Blessure et lumière sont maintenant fusionnées : blessure de Miriam devant les blessures réelles du sexe arme de guerre, transmutation des blessures en œuvre, exposition de ces œuvres qui gardent en elles les blessures originelles, violences des spectateurs confrontés à cette représentation qui prend la violence comme énergie à créer lumineusement, retour des cloaques pour maculer ce qui en dépit de tout a pu ne pas renier toute humanité et réussir à en faire création…
Il a été même reproché à Miriam par d’autres commentateurs de ne pas avoir vécu elle-même ces agressions comme si la protestation était réservée aux victimes, seules en droit de se révolter. « Tu ne peux pas faire ça parce que tu ne l’as pas vécu ». Confusion là aussi entre l’acte subi et la mobilisation agie pour prendre distance avec l’acte, ce qui disqualifie toute possibilité de ‘militance’, terme datant de 1938 qui s’adresse aux mouvements en train de se créer, éventuellement étendus à des luttes non similaires mais apparentées. Le terme est antérieur à celui de ‘militantisme’ qui se réfère aux partis et syndicats, c’est-à-dire aux groupes constitués, et non.

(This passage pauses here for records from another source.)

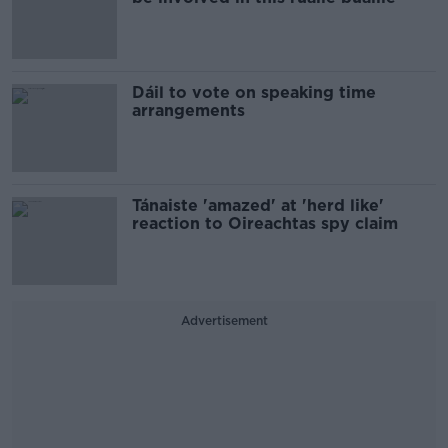
Dáil to vote on speaking time
arrangements
Tánaiste 'amazed' at 'herd like'
reaction to Oireachtas spy claim
Advertisement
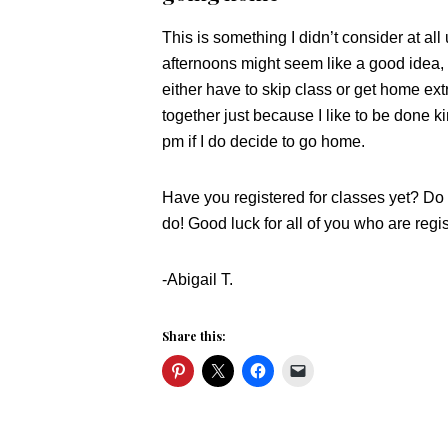
This is something I didn’t consider at all
afternoons might seem like a good idea
either have to skip class or get home extr
together just because I like to be done ki
pm if I do decide to go home.
Have you registered for classes yet? Do 
do! Good luck for all of you who are regi
-Abigail T.
Share this:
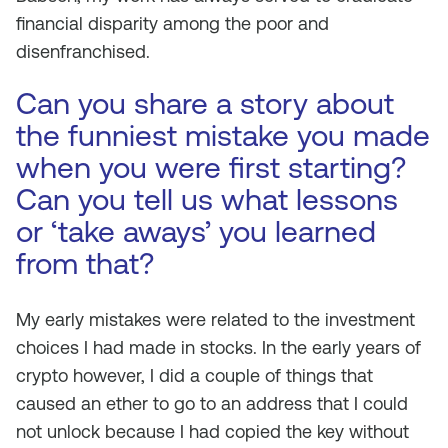
financial disparity among the poor and
disenfranchised.
Can you share a story about
the funniest mistake you made
when you were first starting?
Can you tell us what lessons
or ‘take aways’ you learned
from that?
My early mistakes were related to the investment
choices I had made in stocks. In the early years of
crypto however, I did a couple of things that
caused an ether to go to an address that I could
not unlock because I had copied the key without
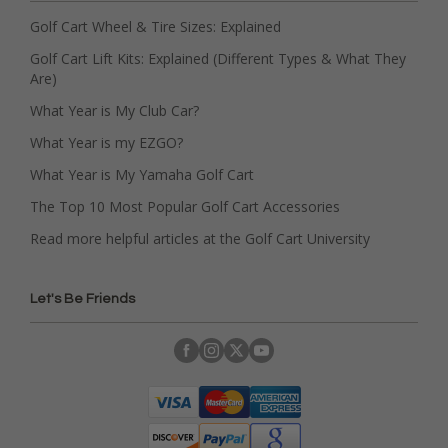
Golf Cart Wheel & Tire Sizes: Explained
Golf Cart Lift Kits: Explained (Different Types & What They
Are)
What Year is My Club Car?
What Year is my EZGO?
What Year is My Yamaha Golf Cart
The Top 10 Most Popular Golf Cart Accessories
Read more helpful articles at the Golf Cart University
Let's Be Friends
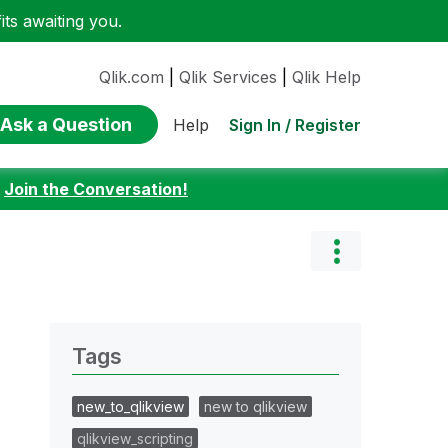
ts awaiting you.
Qlik.com
|
Qlik Services
|
Qlik Help
Ask a Question
Sign In / Register
Help
:
Join the Conversation!
Tags
new_to_qlikview
new to qlikview
qlikview_scripting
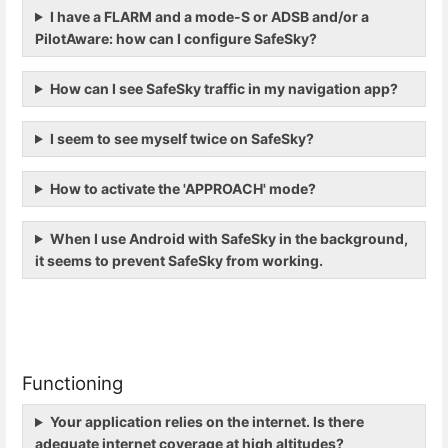
I have a FLARM and a mode-S or ADSB and/or a
PilotAware: how can I configure SafeSky?
How can I see SafeSky traffic in my navigation app?
I seem to see myself twice on SafeSky?
How to activate the 'APPROACH' mode?
When I use Android with SafeSky in the background,
it seems to prevent SafeSky from working.
Functioning
Your application relies on the internet. Is there
adequate internet coverage at high altitudes?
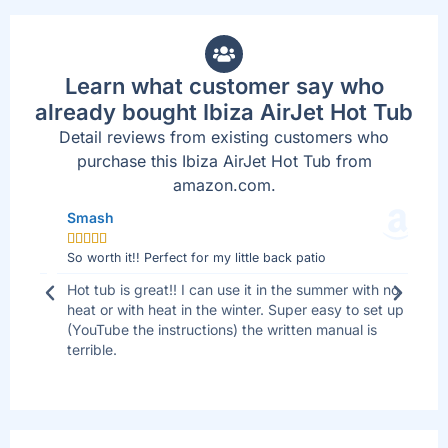
Learn what customer say who
already bought Ibiza AirJet Hot Tub
Detail reviews from existing customers who
purchase this Ibiza AirJet Hot Tub from
amazon.com.
Smash
Jo







So worth it!! Perfect for my little back patio
Bes
 I
Hot tub is great!! I can use it in the summer with no
We 
ll
heat or with heat in the winter. Super easy to set up
sid
(YouTube the instructions) the written manual is
tha
terrible.
are
up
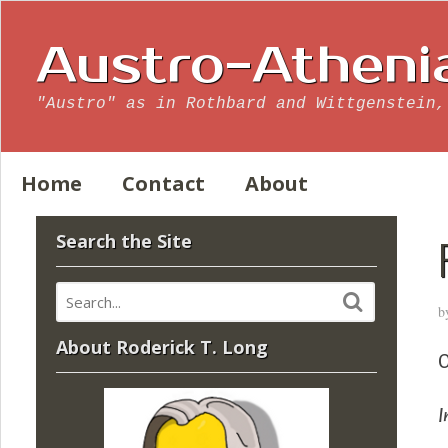
Austro-Atheni
"Austro" as in Rothbard and Wittgenstein,
Home
Contact
About
Search the Site
b
About Roderick T. Long
O
I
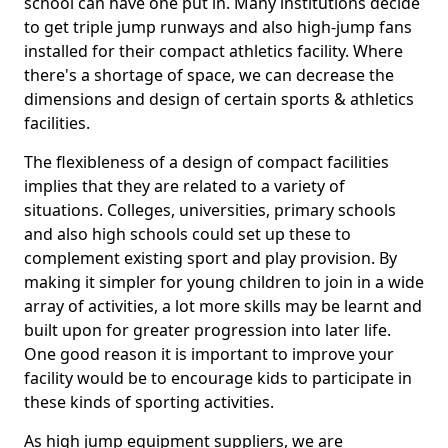
school can have one put in. Many institutions decide
to get triple jump runways and also high-jump fans
installed for their compact athletics facility. Where
there's a shortage of space, we can decrease the
dimensions and design of certain sports & athletics
facilities.
The flexibleness of a design of compact facilities
implies that they are related to a variety of
situations. Colleges, universities, primary schools
and also high schools could set up these to
complement existing sport and play provision. By
making it simpler for young children to join in a wide
array of activities, a lot more skills may be learnt and
built upon for greater progression into later life.
One good reason it is important to improve your
facility would be to encourage kids to participate in
these kinds of sporting activities.
As high jump equipment suppliers, we are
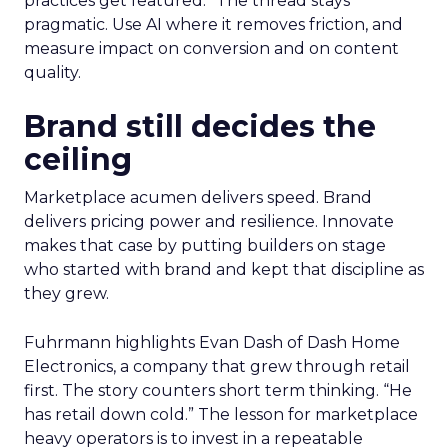
practices get featured.” The thread stays
pragmatic. Use AI where it removes friction, and
measure impact on conversion and on content
quality.
Brand still decides the
ceiling
Marketplace acumen delivers speed. Brand
delivers pricing power and resilience. Innovate
makes that case by putting builders on stage
who started with brand and kept that discipline as
they grew.
Fuhrmann highlights Evan Dash of Dash Home
Electronics, a company that grew through retail
first. The story counters short term thinking. “He
has retail down cold.” The lesson for marketplace
heavy operators is to invest in a repeatable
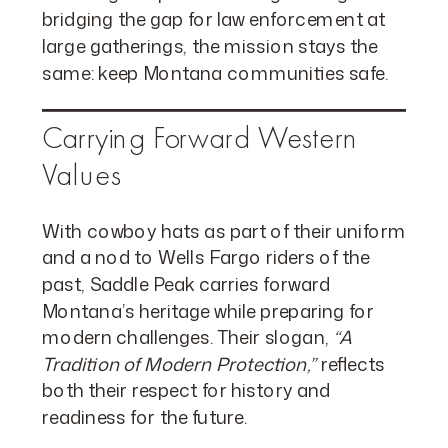
bridging the gap for law enforcement at
large gatherings, the mission stays the
same: keep Montana communities safe.
Carrying Forward Western
Values
With cowboy hats as part of their uniform
and a nod to Wells Fargo riders of the
past, Saddle Peak carries forward
Montana’s heritage while preparing for
modern challenges. Their slogan,
“A
Tradition of Modern Protection,”
reflects
both their respect for history and
readiness for the future.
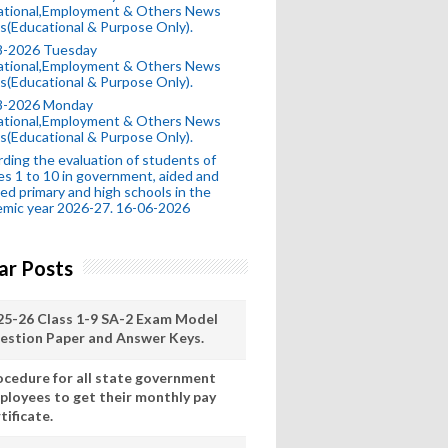
ational,Employment & Others News
s(Educational & Purpose Only).
8-2026 Tuesday
ational,Employment & Others News
s(Educational & Purpose Only).
8-2026 Monday
ational,Employment & Others News
s(Educational & Purpose Only).
ding the evaluation of students of
es 1 to 10 in government, aided and
ed primary and high schools in the
mic year 2026-27. 16-06-2026
ar Posts
25-26 Class 1-9 SA-2 Exam Model
estion Paper and Answer Keys.
ocedure for all state government
ployees to get their monthly pay
tificate.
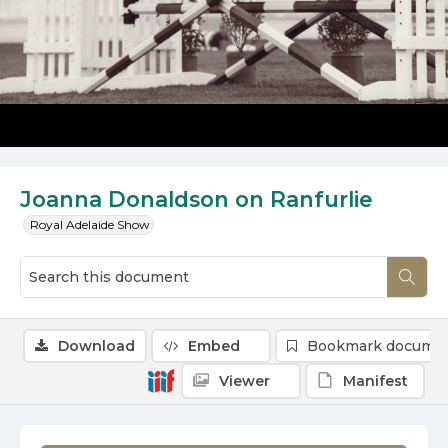
Joanna Donaldson on Ranfurlie
Royal Adelaide Show
Download
Embed
Bookmark docume
Viewer
Manifest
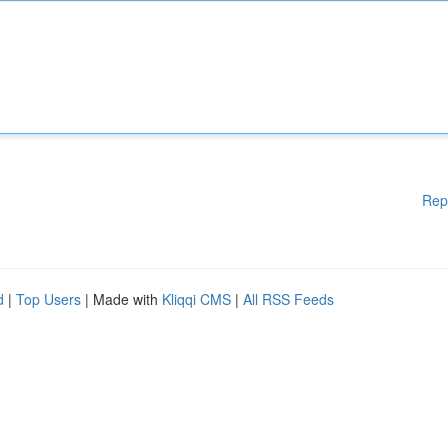
Rep
d
|
Top Users
| Made with
Kliqqi CMS
|
All RSS Feeds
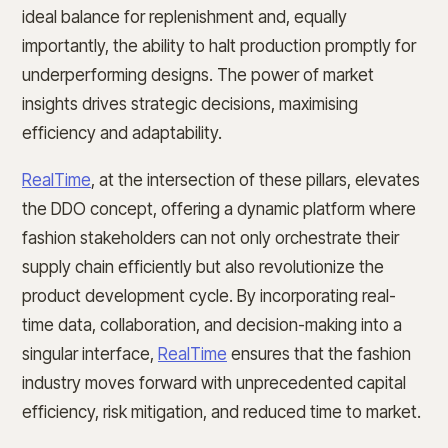
ideal balance for replenishment and, equally
importantly, the ability to halt production promptly for
underperforming designs. The power of market
insights drives strategic decisions, maximising
efficiency and adaptability.
RealTime
, at the intersection of these pillars, elevates
the DDO concept, offering a dynamic platform where
fashion stakeholders can not only orchestrate their
supply chain efficiently but also revolutionize the
product development cycle. By incorporating real-
time data, collaboration, and decision-making into a
singular interface,
RealTime
ensures that the fashion
industry moves forward with unprecedented capital
efficiency, risk mitigation, and reduced time to market.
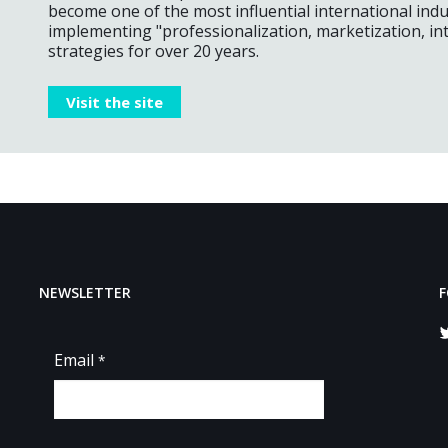
become one of the most influential international ind
implementing "professionalization, marketization, int
strategies for over 20 years.
Visit the site
NEWSLETTER
F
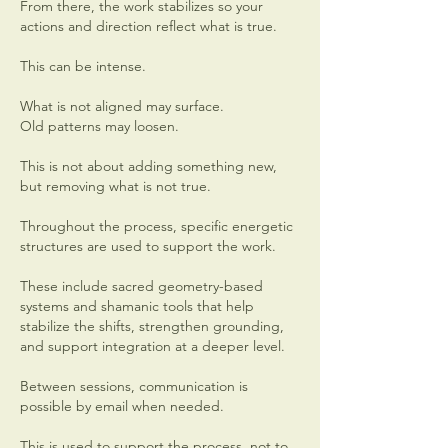
From there, the work stabilizes so your
actions and direction reflect what is true.
This can be intense.
What is not aligned may surface.
Old patterns may loosen.
This is not about adding something new,
but removing what is not true.
Throughout the process, specific energetic
structures are used to support the work.
These include sacred geometry-based
systems and shamanic tools that help
stabilize the shifts, strengthen grounding,
and support integration at a deeper level.
Between sessions, communication is
possible by email when needed.
This is used to support the process, not to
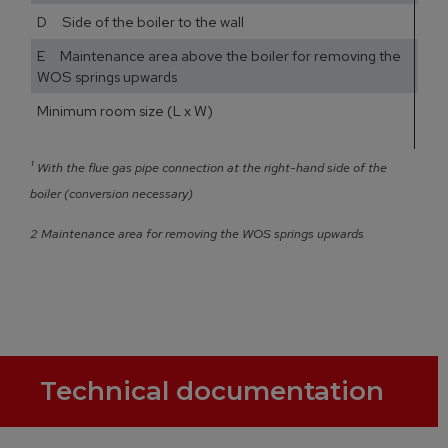
D Side of the boiler to the wall
E Maintenance area above the boiler for removing the
WOS springs upwards
Minimum room size (L x W)
1
1
¹
With the flue gas pipe connection at the right-hand side of the
boiler (conversion necessary)
2 Maintenance area for removing the WOS springs upwards
Technical documentation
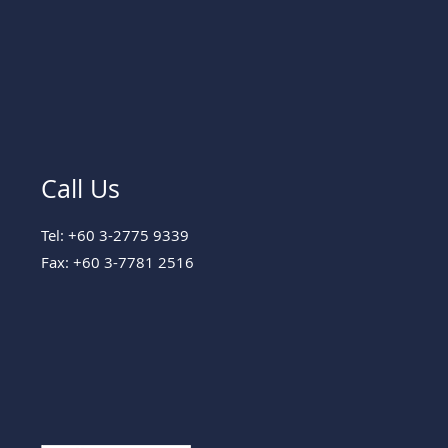
Call Us
Tel: +60 3-2775 9339
Fax: +60 3-7781 2516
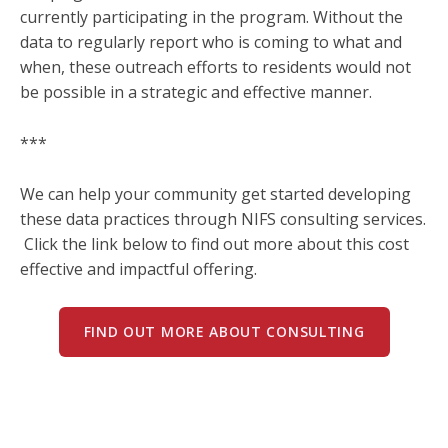
currently participating in the program. Without the
data to regularly report who is coming to what and
when, these outreach efforts to residents would not
be possible in a strategic and effective manner.
***
We can help your community get started developing
these data practices through NIFS consulting services.
Click the link below to find out more about this cost
effective and impactful offering.
FIND OUT MORE ABOUT CONSULTING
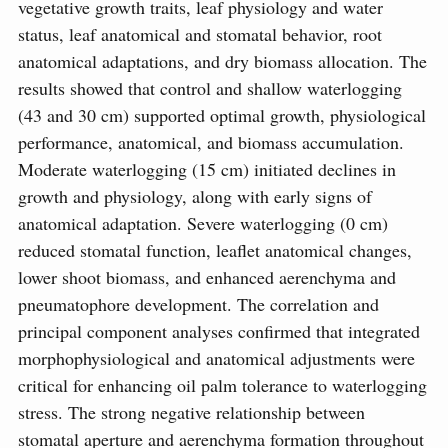
vegetative growth traits, leaf physiology and water
status, leaf anatomical and stomatal behavior, root
anatomical adaptations, and dry biomass allocation. The
results showed that control and shallow waterlogging
(43 and 30 cm) supported optimal growth, physiological
performance, anatomical, and biomass accumulation.
Moderate waterlogging (15 cm) initiated declines in
growth and physiology, along with early signs of
anatomical adaptation. Severe waterlogging (0 cm)
reduced stomatal function, leaflet anatomical changes,
lower shoot biomass, and enhanced aerenchyma and
pneumatophore development. The correlation and
principal component analyses confirmed that integrated
morphophysiological and anatomical adjustments were
critical for enhancing oil palm tolerance to waterlogging
stress. The strong negative relationship between
stomatal aperture and aerenchyma formation throughout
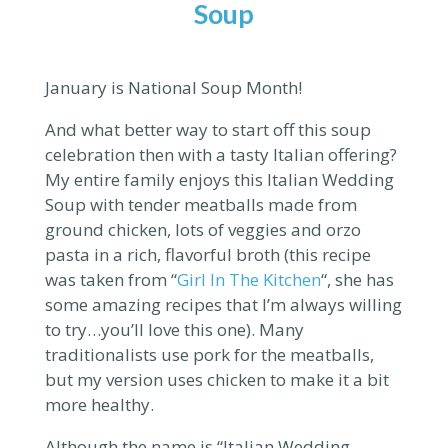
Soup
January is National Soup Month!
And what better way to start off this soup
celebration then with a tasty Italian offering?
My entire family enjoys this Italian Wedding
Soup with tender meatballs made from
ground chicken, lots of veggies and orzo
pasta in a rich, flavorful broth (
this recipe
was taken from “
Girl In The Kitchen
“, she has
some amazing recipes that I’m always willing
to try…you’ll love this one).
Many
traditionalists use pork for the meatballs,
but my version uses chicken to make it a bit
more healthy.
Although the name is “Italian Wedding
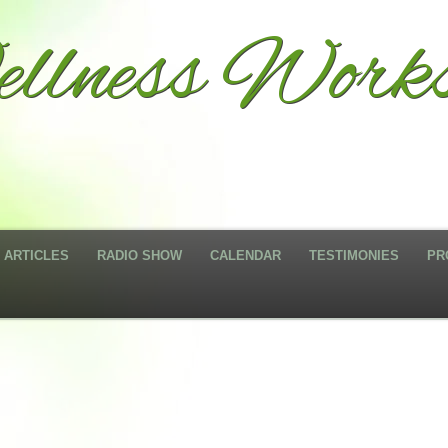
llness Works
ARTICLES
RADIO SHOW
CALENDAR
TESTIMONIES
PR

Le Tribunal Administratif puis le Conseil d’Etat ont jugé que « l’accrochage du tableau ’Fuck abstraction au Palais de Tokyo (…) ne porte pas une atteinte grave et illégale à l’intérêt supérieur de l’enfant ou à la dignité de la personne humaine ». Il est donc resté exposé, même mutilé par un acte réel sur une représentation symbolique d’un acte réel. Vertiges d’une pensée proche de celle qui a présidé aux statuts de l’art dans les dictatures, comme le réalisme soviétique où ce qui est représenté reflète ce qu’il est souhaité qu’il advienne comme évolution effective dans la société. Arrive-t-on dans un temps favorable à ce simplisme qui nie l’écart entre la symbolisation, l’exposé de la chose telle quelle, et la propagande ?
Comme l’ont écrit dans Le monde le 8 avril 2023, un collectif de vingt-six responsables de musées et d’institutions : « Plutôt que d’avoir peur de choquer, nous devrions avoir peur de ne jamais choquer. Car, oui, l’art choque. Perturbe. Dénonce. Dérange. Questionne ». Nous ajouterons qu’il transcende et humanise même l’inhumanité.